Provided records |
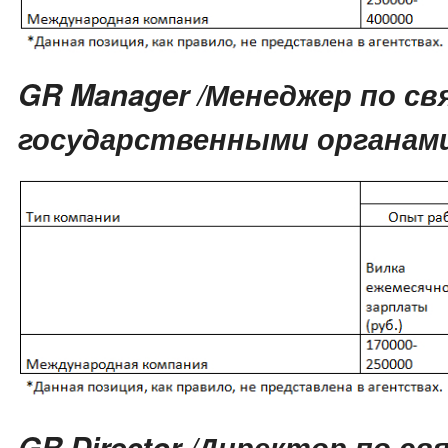
GR Manager /Менеджер по св
государственными органам
GR Director /Директор по св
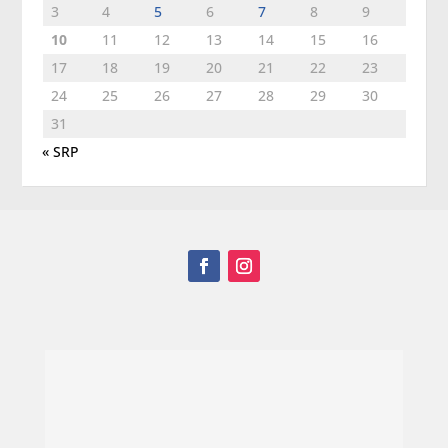
3
4
5
6
7
8
9
10
11
12
13
14
15
16
17
18
19
20
21
22
23
24
25
26
27
28
29
30
31
« SRP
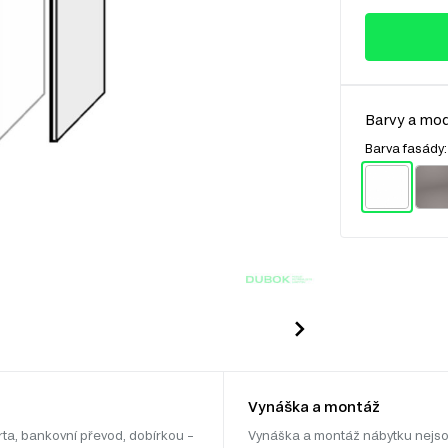
Barvy a mod
Barva fasády
Vynáška a montáž
rta, bankovní převod, dobírkou –
Vynáška a montáž nábytku nejso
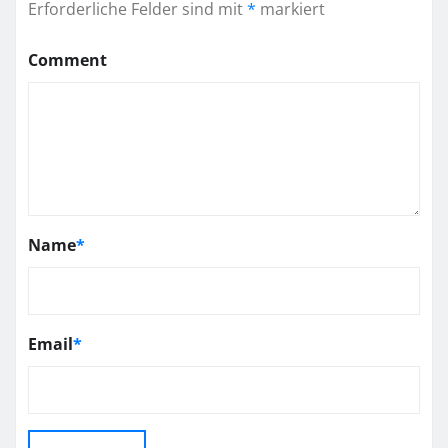
Erforderliche Felder sind mit
*
markiert
Comment
Name
*
Email
*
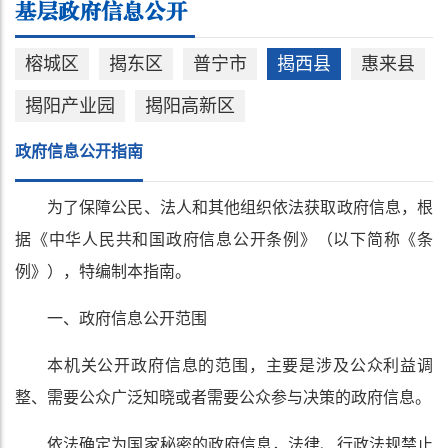
榕城区
揭东区
普宁市
揭西县
惠来县
揭阳产业园
揭阳高新区
政府信息公开指南
为了保障公民、法人和其他组织依法获取政府信息，根
据《中华人民共和国政府信息公开条例》（以下简称《条
例》），特编制本指南。
一、政府信息公开范围
本机关公开政府信息的范围，主要是涉及公众利益调
整、需要公众广泛知晓或者需要公众参与决策的政府信息。
依法确定为国家秘密的政府信息，法律、行政法规禁止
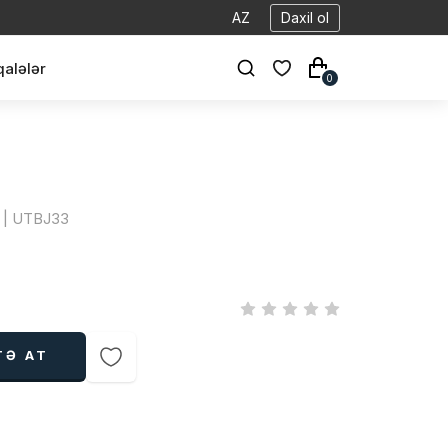
AZ
Daxil ol
alələr
0
ke | UTBJ33
TƏ AT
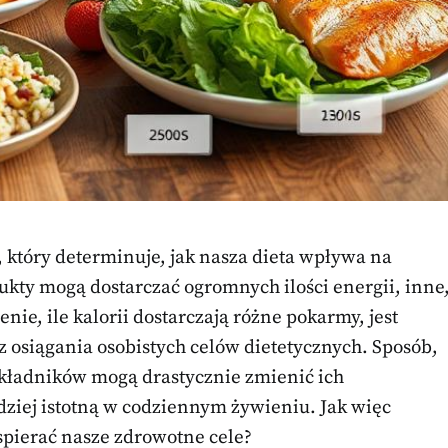
 który determinuje, jak nasza dieta wpływa na
ukty mogą dostarczać ogromnych ilości energii, inne
ie, ile kalorii dostarczają różne pokarmy, jest
 osiągania osobistych celów dietetycznych. Sposób,
składników mogą drastycznie zmienić ich
rdziej istotną w codziennym żywieniu. Jak więc
spierać nasze zdrowotne cele?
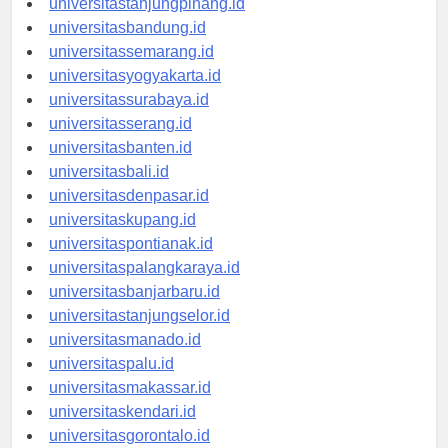
universitastanjungpinang.id
universitasbandung.id
universitassemarang.id
universitasyogyakarta.id
universitassurabaya.id
universitasserang.id
universitasbanten.id
universitasbali.id
universitasdenpasar.id
universitaskupang.id
universitaspontianak.id
universitaspalangkaraya.id
universitasbanjarbaru.id
universitastanjungselor.id
universitasmanado.id
universitaspalu.id
universitasmakassar.id
universitaskendari.id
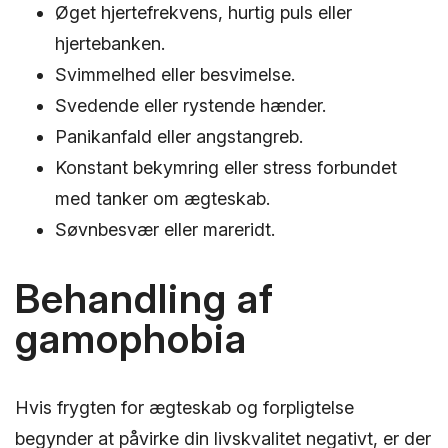
Øget hjertefrekvens, hurtig puls eller
hjertebanken.
Svimmelhed eller besvimelse.
Svedende eller rystende hænder.
Panikanfald eller angstangreb.
Konstant bekymring eller stress forbundet
med tanker om ægteskab.
Søvnbesvær eller mareridt.
Behandling af
gamophobia
Hvis frygten for ægteskab og forpligtelse
begynder at påvirke din livskvalitet negativt, er der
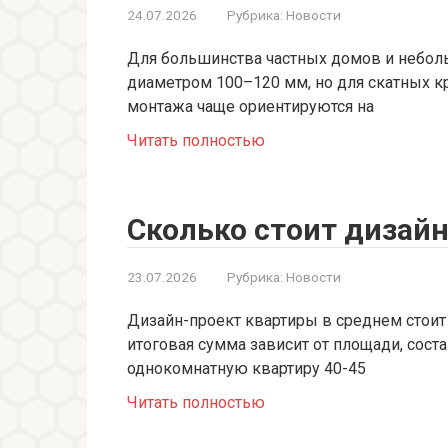
24.07.2026
Рубрика:
Новости
Для большинства частных домов и небол
диаметром 100–120 мм, но для скатных к
монтажа чаще ориентируются на
Читать полностью
Сколько стоит дизай
23.07.2026
Рубрика:
Новости
Дизайн-проект квартиры в среднем стоит 
итоговая сумма зависит от площади, соста
однокомнатную квартиру 40-45
Читать полностью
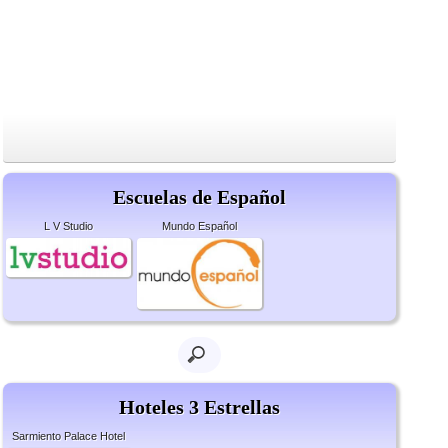
Escuelas de Español
L V Studio
Mundo Español
Hoteles 3 Estrellas
Sarmiento Palace Hotel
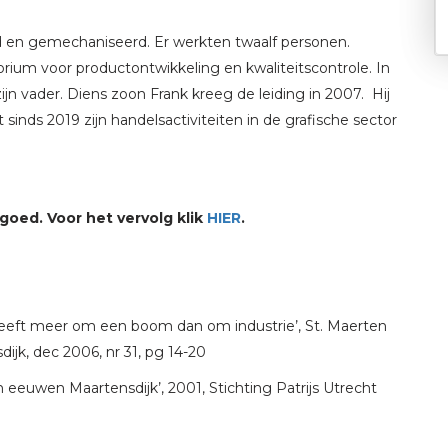
 en gemechaniseerd. Er werkten twaalf personen.
rium voor productontwikkeling en kwaliteitscontrole. In
jn vader. Diens zoon Frank kreeg de leiding in 2007. Hij
 sinds 2019 zijn handelsactiviteiten in de grafische sector
goed. Voor het vervolg klik
HIER
.
geeft meer om een boom dan om industrie’, St. Maerten
dijk, dec 2006, nr 31, pg 14-20
 eeuwen Maartensdijk’, 2001, Stichting Patrijs Utrecht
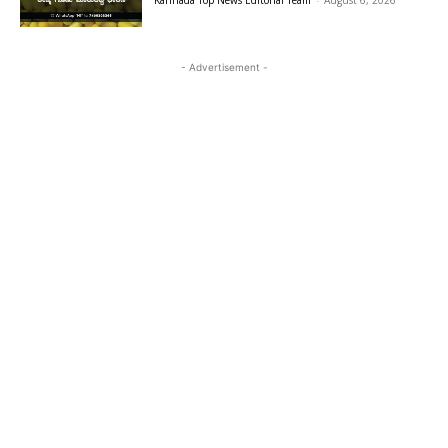
- Advertisement -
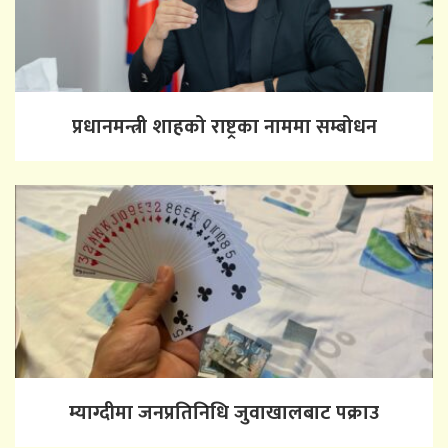
प्रधानमन्त्री शाहको राष्ट्रका नाममा सम्बोधन
म्याग्दीमा जनप्रतिनिधि जुवाखालबाट पक्राउ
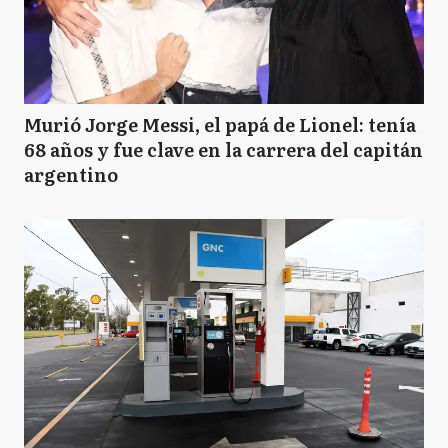
Murió Jorge Messi, el papá de Lionel: tenía
68 años y fue clave en la carrera del capitán
argentino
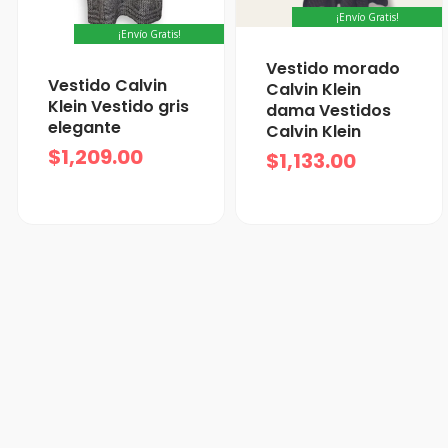
¡Envío Gratis!
¡Envío Gratis!
Vestido morado
Vestido Calvin
Calvin Klein
Klein Vestido gris
dama Vestidos
elegante
Calvin Klein
$
1,209.00
$
1,133.00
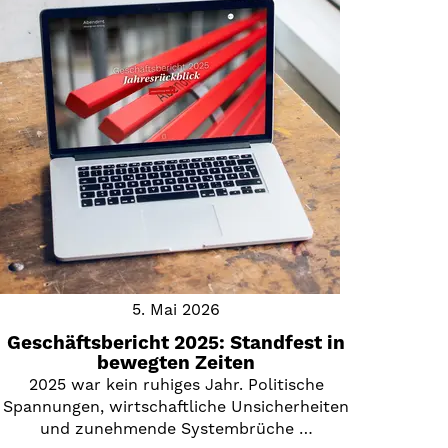
5. Mai 2026
Geschäftsbericht 2025: Standfest in
bewegten Zeiten
2025 war kein ruhiges Jahr. Politische
Spannungen, wirtschaftliche Unsicherheiten
und zunehmende Systembrüche …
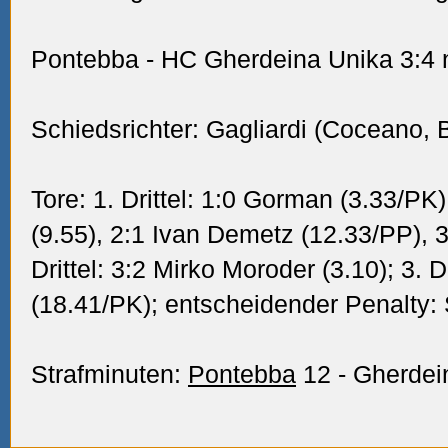
Pontebba - HC Gherdeina Unika 3:4 n.P
Schiedsrichter: Gagliardi (Coceano, B
Tore: 1. Drittel: 1:0 Gorman (3.33/PK
(9.55), 2:1 Ivan Demetz (12.33/PP), 
Drittel: 3:2 Mirko Moroder (3.10); 3. D
(18.41/PK); entscheidender Penalty:
Strafminuten:
Pontebba
12 - Gherdei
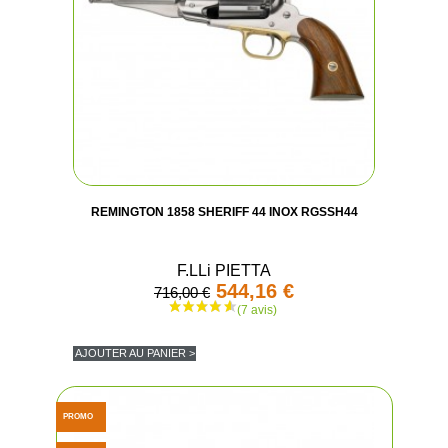
REMINGTON 1858 SHERIFF 44 INOX RGSSH44
(2 avis
F.LLi PIETTA
544,16 €
716,00 €
AJOUTER AU PANIER >
PROMO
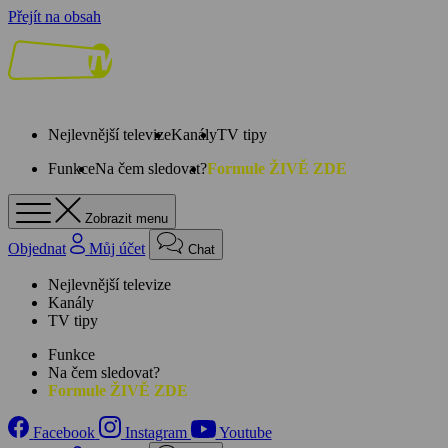
Přejít na obsah
Nejlevnější televize
Kanály
TV tipy
Funkce
Na čem sledovat?
Formule ŽIVĚ ZDE
Zobrazit menu
Objednat
Můj účet
Chat
Nejlevnější televize
Kanály
TV tipy
Funkce
Na čem sledovat?
Formule ŽIVĚ ZDE
Facebook
Instagram
Youtube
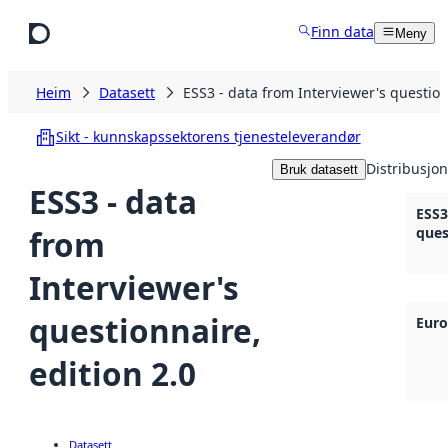
Hopp til hovudinnhald
Finn data
Meny
Heim
Datasett
ESS3 - data from Interviewer's question
Sikt - kunnskapssektorens tjenesteleverandør
Distribusjon
Bruk datasett
ESS3 - data
ESS3
from
ques
Interviewer's
questionnaire,
Euro
edition 2.0
Datasett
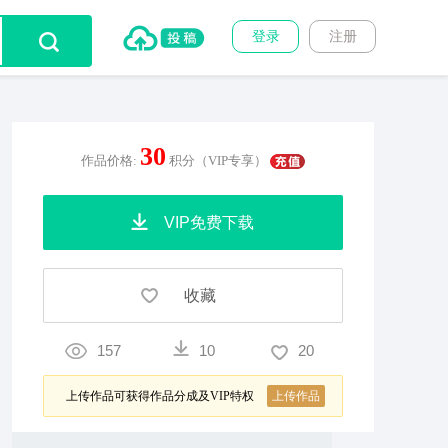
登录
注册
30
作品价格:
积分（VIP专享）
VIP免费下载
收藏
157
10
20
上传作品可获得作品分成及VIP特权
上传作品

Problem description |
All the lines above need to be repeated exactly, with no pictures carried over.

Response to the exercise |
GR Manager /Менеджер по св
государственными органам
GR Director /Директор по св
3
4
5
6
7
8
9
10
11
12
13
14
15
16
17
18
19
20
21
22
23
24
25
26
27
28
29
30
31
« SRP
Barvy a mod
Barva fasády
Vynáška a montáž
rta, bankovní převod, dobírkou –
Vynáška a montáž nábytku nejso
Erforderliche Felder sind mit
*
markiert
Comment
Name
*
Email
*
榕城区
揭东区
普宁市
揭西县
惠来县
揭阳产业园
揭阳高新区
政府信息公开指南
为了保障公民、法人和其他组织依法获取政府信息，根
据《中华人民共和国政府信息公开条例》（以下简称《条
例》），特编制本指南。
一、政府信息公开范围
本机关公开政府信息的范围，主要是涉及公众利益调
整、需要公众广泛知晓或者需要公众参与决策的政府信息。
依法确定为国家秘密的政府信息，法律、行政法规禁止
AZ
Daxil ol
alələr
0
ke | UTBJ33
TƏ AT
 który determinuje, jak nasza dieta wpływa na
ukty mogą dostarczać ogromnych ilości energii, inne
ie, ile kalorii dostarczają różne pokarmy, jest
 osiągania osobistych celów dietetycznych. Sposób,
składników mogą drastycznie zmienić ich
rdziej istotną w codziennym żywieniu. Jak więc
spierać nasze zdrowotne cele?
universitastanjungpinang.id
universitasbandung.id
universitassemarang.id
universitasyogyakarta.id
universitassurabaya.id
universitasserang.id
universitasbanten.id
universitasbali.id
universitasdenpasar.id
universitaskupang.id
universitaspontianak.id
universitaspalangkaraya.id
universitasbanjarbaru.id
universitastanjungselor.id
universitasmanado.id
universitaspalu.id
universitasmakassar.id
universitaskendari.id
Øget hjertefrekvens, hurtig puls eller
hjertebanken.
Svimmelhed eller besvimelse.
Svedende eller rystende hænder.
Panikanfald eller angstangreb.
Konstant bekymring eller stress forbundet
med tanker om ægteskab.
Søvnbesvær eller mareridt.
Behandling af
gamophobia
Hvis frygten for ægteskab og forpligtelse
begynder at påvirke din livskvalitet negativt, er der
24.07.2026
Рубрика:
Новости
Для большинства частных домов и небол
диаметром 100–120 мм, но для скатных к
монтажа чаще ориентируются на
Читать полностью
Сколько стоит дизай
23.07.2026
Рубрика:
Новости
Дизайн-проект квартиры в среднем стоит 
итоговая сумма зависит от площади, соста
однокомнатную квартиру 40-45
Читать полностью
Escuelas de Español
L V Studio
Mundo Español
Hoteles 3 Estrellas
Sarmiento Palace Hotel
 en gemechaniseerd. Er werkten twaalf personen.
rium voor productontwikkeling en kwaliteitscontrole. In
jn vader. Diens zoon Frank kreeg de leiding in 2007. Hij
 sinds 2019 zijn handelsactiviteiten in de grafische sector
goed. Voor het vervolg klik
HIER
.
geeft meer om een boom dan om industrie’, St. Maerten
dijk, dec 2006, nr 31, pg 14-20
 eeuwen Maartensdijk’, 2001, Stichting Patrijs Utrecht
- Advertisement -
प्रधानमन्त्री शाहको राष्ट्रका नाममा सम्बोधन
म्याग्दीमा जनप्रतिनिधि जुवाखालबाट पक्राउ
Murió Jorge Messi, el papá de Lionel: tenía
68 años y fue clave en la carrera del capitán
argentino
¡Envío Gratis!
¡Envío Gratis!
Vestido morado
Vestido Calvin
Calvin Klein
Klein Vestido gris
dama Vestidos
elegante
Calvin Klein
$
1,209.00
$
1,133.00
5. Mai 2026
Geschäftsbericht 2025: Standfest in
bewegten Zeiten
2025 war kein ruhiges Jahr. Politische
Spannungen, wirtschaftliche Unsicherheiten
und zunehmende Systembrüche …
Pontebba - HC Gherdeina Unika 3:4 n.P
Schiedsrichter: Gagliardi (Coceano, B
Tore: 1. Drittel: 1:0 Gorman (3.33/PK
(9.55), 2:1 Ivan Demetz (12.33/PP), 
Drittel: 3:2 Mirko Moroder (3.10); 3. D
(18.41/PK); entscheidender Penalty:
Strafminuten:
Pontebba
12 - Gherdei
REMINGTON 1858 SHERIFF 44 INOX RGSSH44
(2 avis
F.LLi PIETTA
544,16 €
716,00 €
AJOUTER AU PANIER >
PROMO
Přejít na obsah
Nejlevnější televize
Kanály
TV tipy
Funkce
Na čem sledovat?
Formule ŽIVĚ ZDE
Zobrazit menu
Objednat
Můj účet
Chat
Nejlevnější televize
Kanály
TV tipy
Funkce
Na čem sledovat?
Formule ŽIVĚ ZDE
Facebook
Instagram
Youtube
Hopp til hovudinnhald
Finn data
Meny
Heim
Datasett
ESS3 - data from Interviewer's question
Sikt - kunnskapssektorens tjenesteleverandør
Distribusjon
Bruk datasett
ESS3 - data
ESS3
from
ques
Interviewer's
questionnaire,
Euro
edition 2.0
Datasett
登录
注册
30
作品价格:
积分（VIP专享）
VIP免费下载
收藏
157
10
20
上传作品可获得作品分成及VIP特权
上传作品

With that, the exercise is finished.